Sifan Hassan once more showed that she has the ability to handle the greatest of pressure and expectation with a brilliant individual performance at these SPAR European Cross Country Championships.
The Dutch 22-year-old is one of the finest young runners in the world. She is the European 1500m champion indoor and out and two years ago in Belgrade she won the under-23 gold at the Eurocross.
Now in a senior cross country event which will live long in the memory, Hassan won by eight seconds in a world-class field that could not match the punishing break she made bang on 10 minutes into the action.
Hassan was in front, a stride or two ahead of Spain’s Trihas Gebre, as the runners were making their way through the four of the shorter laps.
Suddenly she increased the pace and she was gone.
To such an extent that after 2.4km there was no time difference between her, Gebre and Finland’s Johanna Peiponen in 7:35, and then by the next checkpoint of 3.7km, Hassan was six seconds in front of Gebre in 11:41.
It was a lead that was never troubled as the Dutch runner won in 25:47 from Great Britain’s Kate Avery (25:55), taking silver for the second year in a row, and Norway’s Karoline Bjerkeli Grovdal (25:57).
But also, as 12 months ago, Avery leaves with a gold, too, after Britain retained their team title with 33 points from France (78) and Ireland (83).
Hassan said: "At first, as I am a 1500m runner, the pace seemed too slow to me.
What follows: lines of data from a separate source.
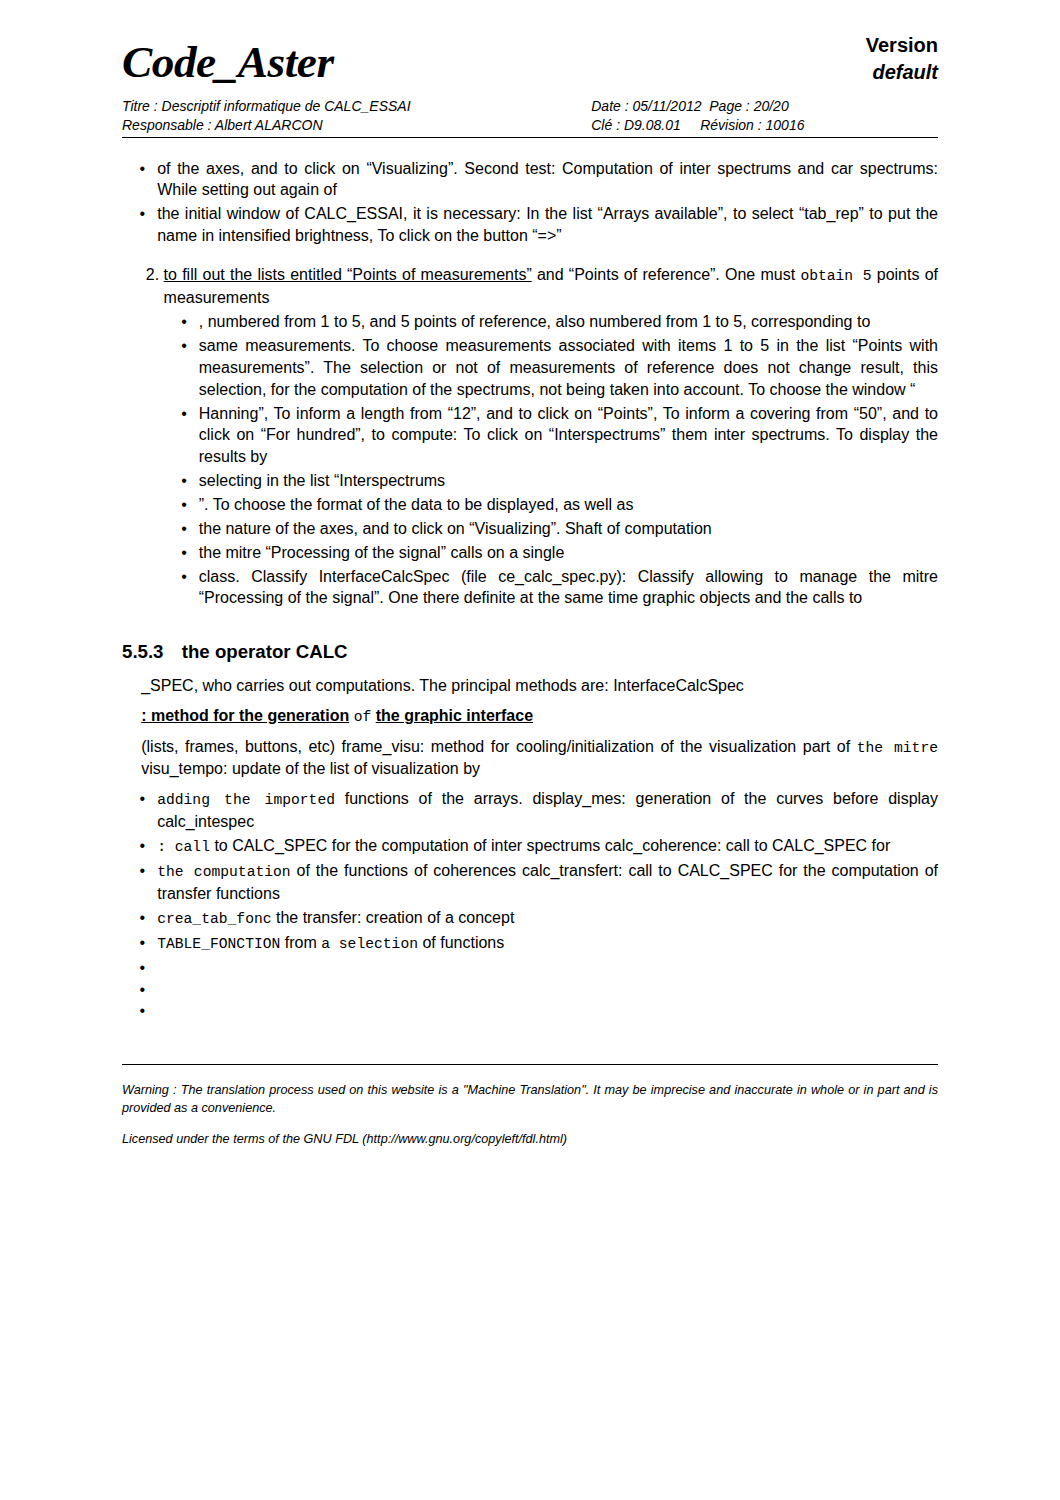Version
default
Code_Aster
| Titre : Descriptif informatique de CALC_ESSAI | Date : 05/11/2012 Page : 20/20 |
| Responsable : Albert ALARCON | Clé : D9.08.01 Révision : 10016 |
of the axes, and to click on “Visualizing”. Second test: Computation of inter spectrums and car spectrums: While setting out again of
the initial window of CALC_ESSAI, it is necessary: In the list “Arrays available”, to select “tab_rep” to put the name in intensified brightness, To click on the button “=>”
to fill out the lists entitled “Points of measurements” and “Points of reference”. One must obtain 5 points of measurements
, numbered from 1 to 5, and 5 points of reference, also numbered from 1 to 5, corresponding to
same measurements. To choose measurements associated with items 1 to 5 in the list “Points with measurements”. The selection or not of measurements of reference does not change result, this selection, for the computation of the spectrums, not being taken into account. To choose the window “
Hanning”, To inform a length from “12”, and to click on “Points”, To inform a covering from “50”, and to click on “For hundred”, to compute: To click on “Interspectrums” them inter spectrums. To display the results by
selecting in the list “Interspectrums
”. To choose the format of the data to be displayed, as well as
the nature of the axes, and to click on “Visualizing”. Shaft of computation
the mitre “Processing of the signal” calls on a single
class. Classify InterfaceCalcSpec (file ce_calc_spec.py): Classify allowing to manage the mitre “Processing of the signal”. One there definite at the same time graphic objects and the calls to
5.5.3the operator CALC
_SPEC, who carries out computations. The principal methods are: InterfaceCalcSpec
: method for the generation of the graphic interface
(lists, frames, buttons, etc) frame_visu: method for cooling/initialization of the visualization part of the mitre visu_tempo: update of the list of visualization by
adding the imported functions of the arrays. display_mes: generation of the curves before display calc_intespec
: call to CALC_SPEC for the computation of inter spectrums calc_coherence: call to CALC_SPEC for
the computation of the functions of coherences calc_transfert: call to CALC_SPEC for the computation of transfer functions
crea_tab_fonc the transfer: creation of a concept
TABLE_FONCTION from a selection of functions
Warning : The translation process used on this website is a "Machine Translation". It may be imprecise and inaccurate in whole or in part and is provided as a convenience.
Licensed under the terms of the GNU FDL (http://www.gnu.org/copyleft/fdl.html)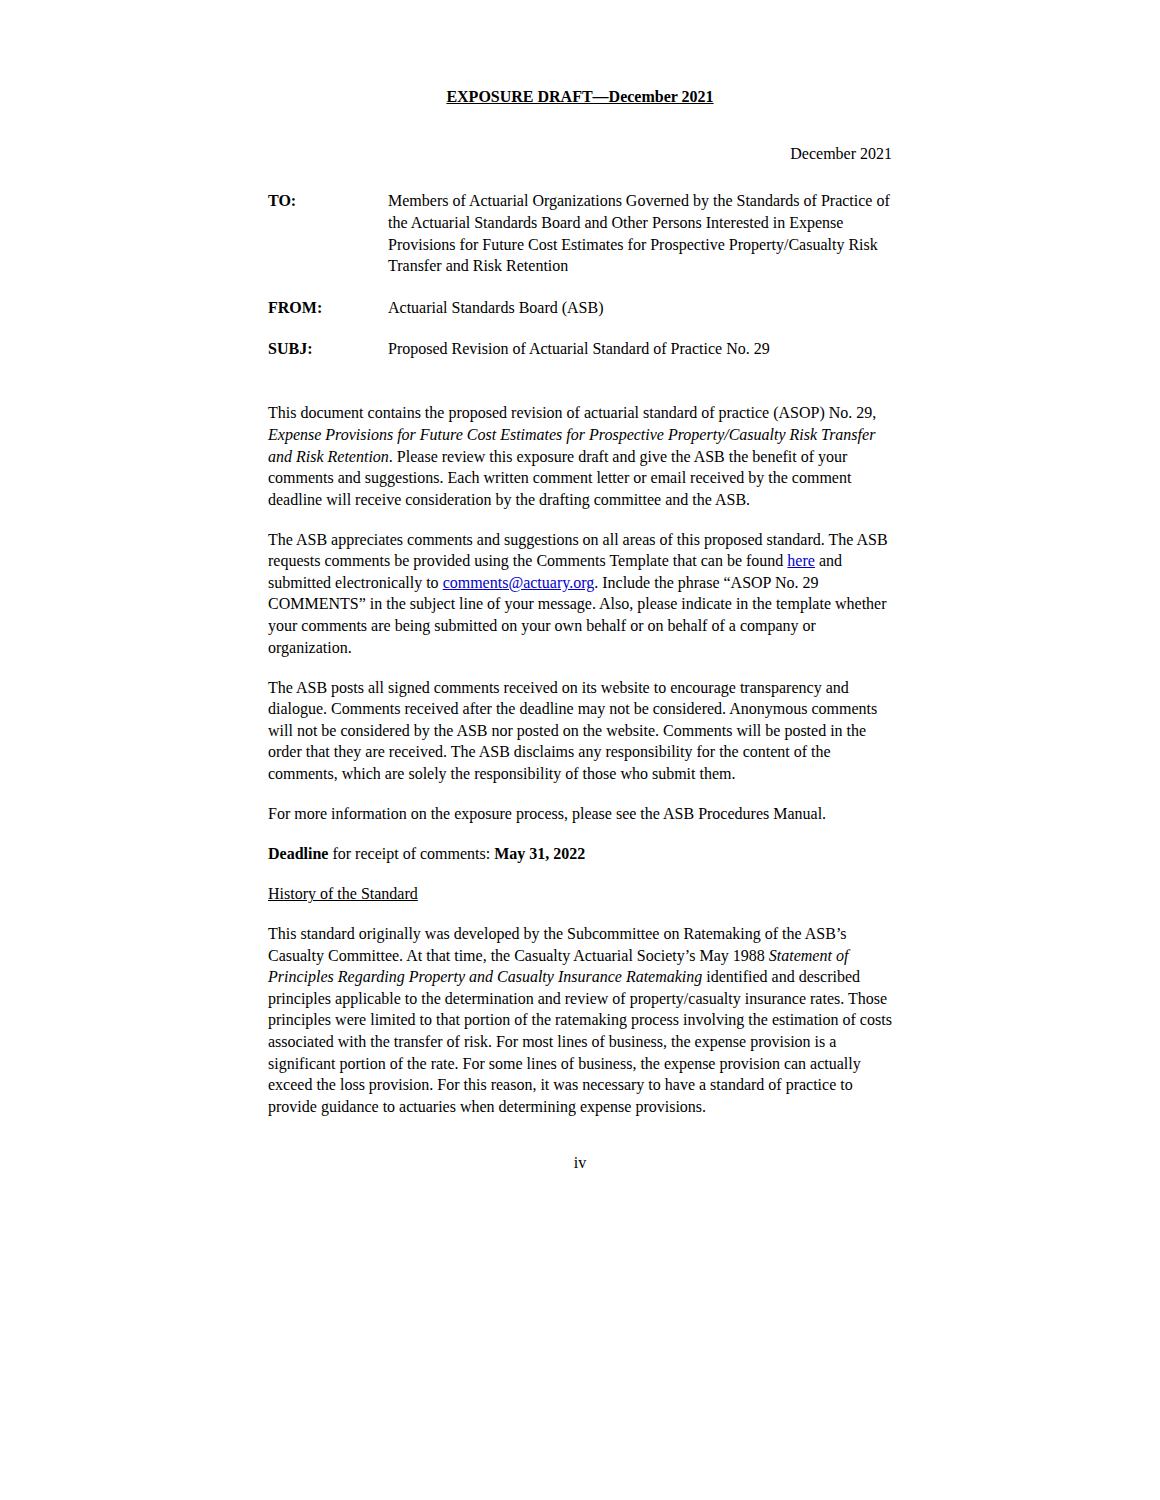EXPOSURE DRAFT—December 2021
December 2021
| TO: | Members of Actuarial Organizations Governed by the Standards of Practice of the Actuarial Standards Board and Other Persons Interested in Expense Provisions for Future Cost Estimates for Prospective Property/Casualty Risk Transfer and Risk Retention |
| FROM: | Actuarial Standards Board (ASB) |
| SUBJ: | Proposed Revision of Actuarial Standard of Practice No. 29 |
This document contains the proposed revision of actuarial standard of practice (ASOP) No. 29, Expense Provisions for Future Cost Estimates for Prospective Property/Casualty Risk Transfer and Risk Retention. Please review this exposure draft and give the ASB the benefit of your comments and suggestions. Each written comment letter or email received by the comment deadline will receive consideration by the drafting committee and the ASB.
The ASB appreciates comments and suggestions on all areas of this proposed standard. The ASB requests comments be provided using the Comments Template that can be found here and submitted electronically to comments@actuary.org. Include the phrase “ASOP No. 29 COMMENTS” in the subject line of your message. Also, please indicate in the template whether your comments are being submitted on your own behalf or on behalf of a company or organization.
The ASB posts all signed comments received on its website to encourage transparency and dialogue. Comments received after the deadline may not be considered. Anonymous comments will not be considered by the ASB nor posted on the website. Comments will be posted in the order that they are received. The ASB disclaims any responsibility for the content of the comments, which are solely the responsibility of those who submit them.
For more information on the exposure process, please see the ASB Procedures Manual.
Deadline for receipt of comments: May 31, 2022
History of the Standard
This standard originally was developed by the Subcommittee on Ratemaking of the ASB’s Casualty Committee. At that time, the Casualty Actuarial Society’s May 1988 Statement of Principles Regarding Property and Casualty Insurance Ratemaking identified and described principles applicable to the determination and review of property/casualty insurance rates. Those principles were limited to that portion of the ratemaking process involving the estimation of costs associated with the transfer of risk. For most lines of business, the expense provision is a significant portion of the rate. For some lines of business, the expense provision can actually exceed the loss provision. For this reason, it was necessary to have a standard of practice to provide guidance to actuaries when determining expense provisions.
iv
It was really easy and I accelerated. But then it became increasingly hard.
"The mounds were difficult to ride, I was getting tired more and more and the last kilometre was really difficult."
The mounds were just one part of this tricky course. They were brought in with heaps of sand and it means a slowing of pace, the need to keep your feet steady and when you come down, the ability to balance properly.
Hassan did all that right throughout and she will now head to South Africa for warm-weather training to prepare for 2016 after a brilliant year of success.
Avery was beaten by the smallest of margins in Samokov, losing to her teammate Gemma Steel. The defending champion could make no impact this time among the leaders and she was eighth (26:25).
But it was an emotional day for Avery - for many reasons.
She said: "I did not really expect to be here. My dad recently passed away. He was my biggest support. I thought a lot about him today.
"It was a totally different race from last year. I feel like I really had to build up for that second place and I finished behind such an amazing athlete."
Grovdal said: "It's fantastic because I was hoping for a medal. I was fourth in the race and I came back."
Though she had talked more about team success for Ireland, double gold medallist Fionnuala McCormack ran brilliantly as she finished fourth (26:00) and her aim was achieved as, amid darkening skies, her nation won bronze.
France took silver with Clemence Calvin (26:17) in seventh and European marathon champion Christelle Daunay (26:44) in 18th their first two, but Britain were the clear winners.
Steph Twell (26:08) was sixth, two places ahead of Steel, with Lauren Howarth (26:43) in 17th.